◆ **Exercise**: Below are the entries. Print only the lines starting at the one with "nose: (224, 285)" and ending at the one with "right knee: (786, 1067)", exactly, with no pictures.

+++ Provided records

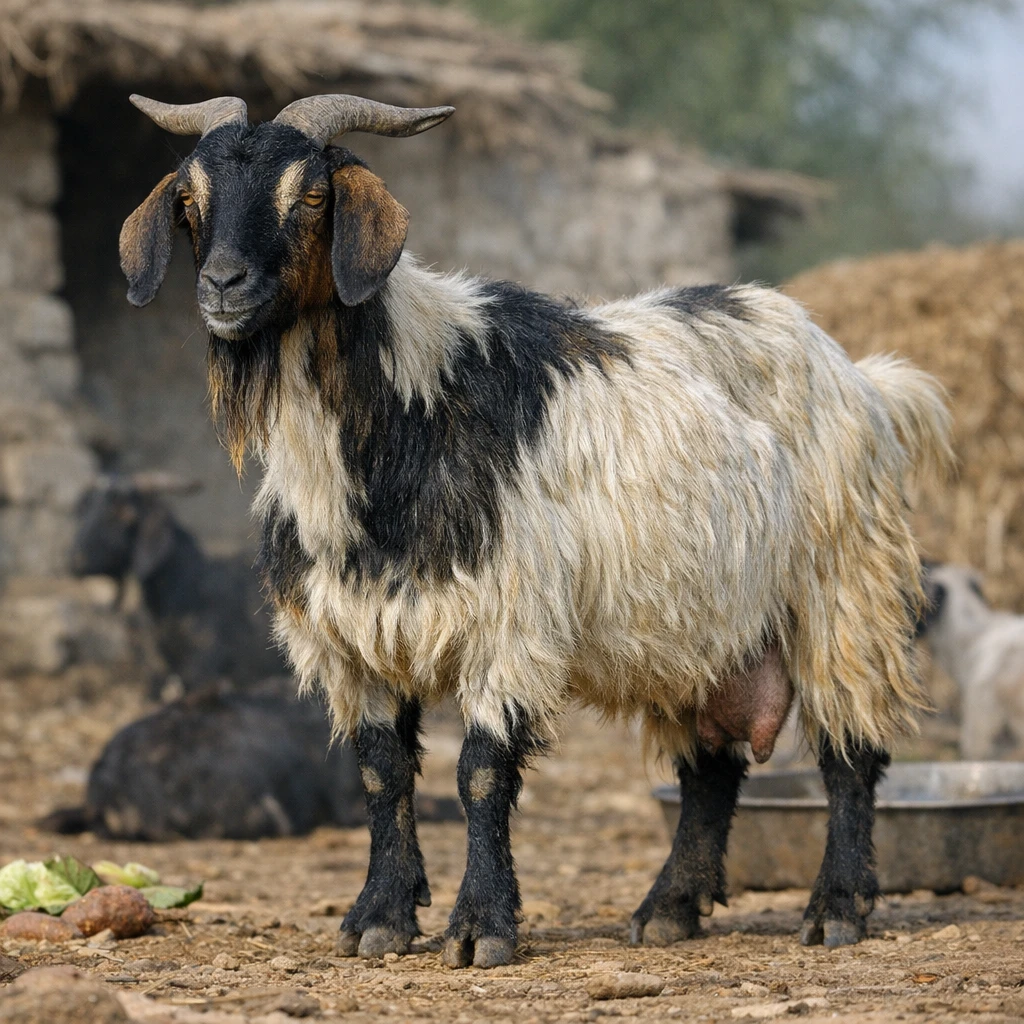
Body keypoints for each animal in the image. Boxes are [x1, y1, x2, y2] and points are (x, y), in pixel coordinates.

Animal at [120, 93, 951, 966]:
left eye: (312, 196)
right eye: (189, 201)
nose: (224, 285)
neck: (402, 415)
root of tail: (863, 378)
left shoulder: (509, 621)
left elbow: (480, 775)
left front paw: (481, 927)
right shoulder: (350, 639)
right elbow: (382, 774)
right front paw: (378, 918)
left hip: (846, 587)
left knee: (851, 751)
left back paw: (838, 908)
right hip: (701, 627)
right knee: (710, 770)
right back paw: (669, 908)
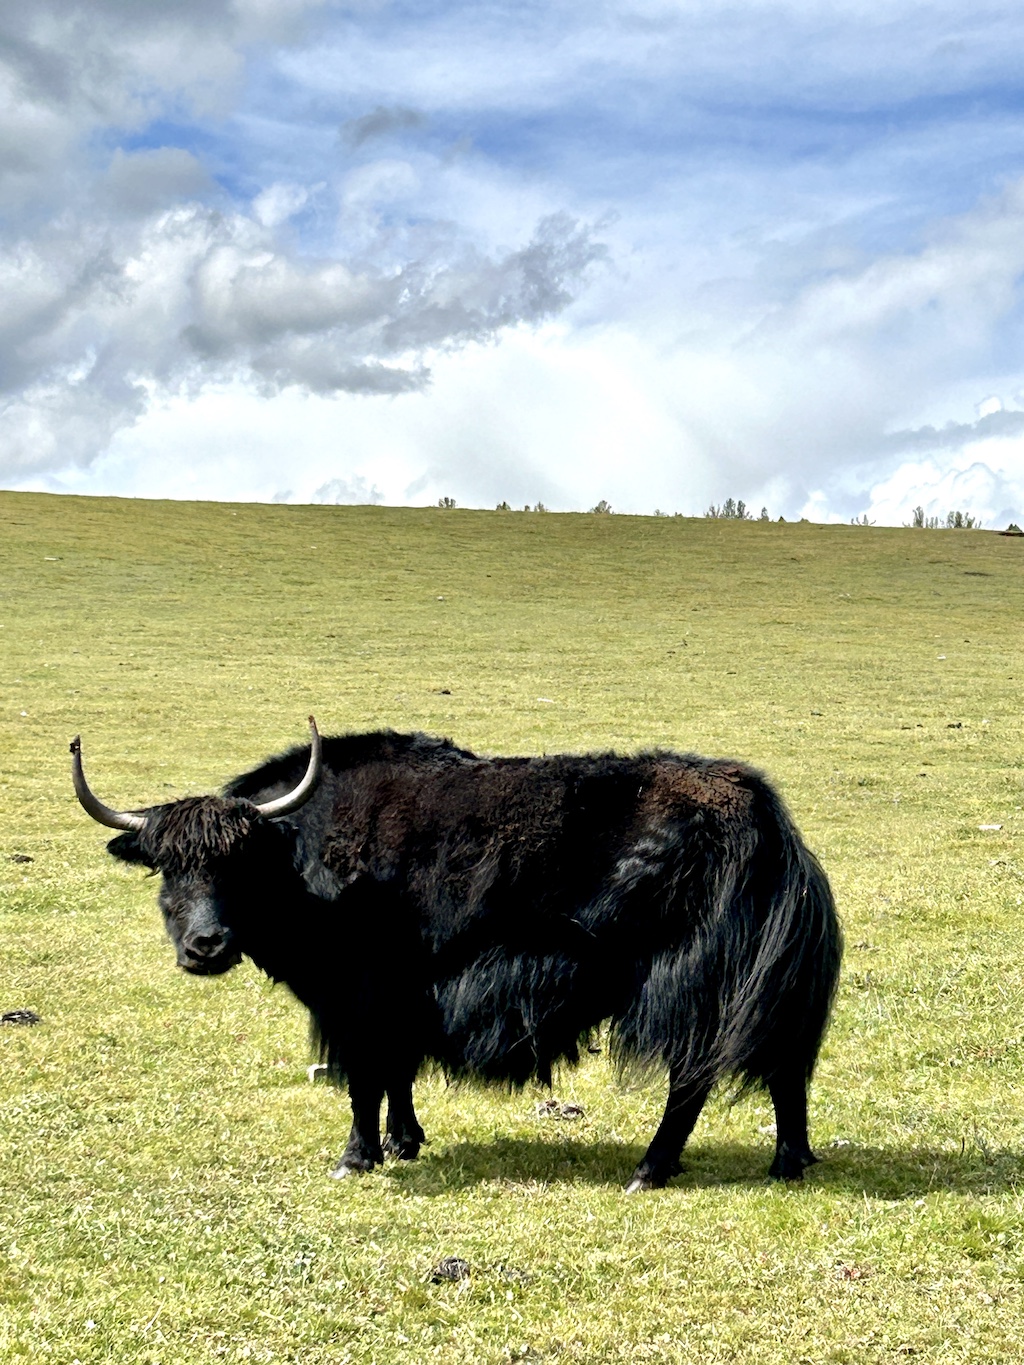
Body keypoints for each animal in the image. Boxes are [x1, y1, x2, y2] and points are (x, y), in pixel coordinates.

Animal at [71, 718, 841, 1192]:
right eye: (167, 867)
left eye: (239, 865)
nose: (205, 947)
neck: (302, 856)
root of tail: (764, 812)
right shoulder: (403, 995)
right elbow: (397, 1070)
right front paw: (404, 1140)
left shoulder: (355, 993)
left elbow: (364, 1075)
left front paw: (357, 1157)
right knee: (786, 1067)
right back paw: (789, 1161)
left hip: (686, 980)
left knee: (695, 1076)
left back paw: (650, 1169)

++++++

◆ **The answer**:
nose: (224, 285)
neck: (402, 415)
root of tail: (863, 378)
left shoulder: (509, 621)
left elbow: (480, 775)
left front paw: (481, 927)
right shoulder: (350, 639)
right elbow: (382, 774)
right front paw: (378, 918)
left hip: (846, 587)
left knee: (851, 751)
left back paw: (838, 908)
right hip: (701, 627)
right knee: (710, 770)
right back paw: (669, 908)
Body keypoints for each animal in the image. Boxes are [x1, y1, x2, y2] and points are (x, y), in pixel coordinates.

Animal at [71, 718, 841, 1192]:
right eye: (167, 867)
left eye: (239, 865)
nose: (205, 947)
neck: (302, 856)
root of tail: (764, 812)
right shoulder: (403, 995)
right elbow: (397, 1070)
right front paw: (404, 1140)
left shoulder: (355, 993)
left elbow: (364, 1075)
left front paw: (357, 1157)
right knee: (786, 1067)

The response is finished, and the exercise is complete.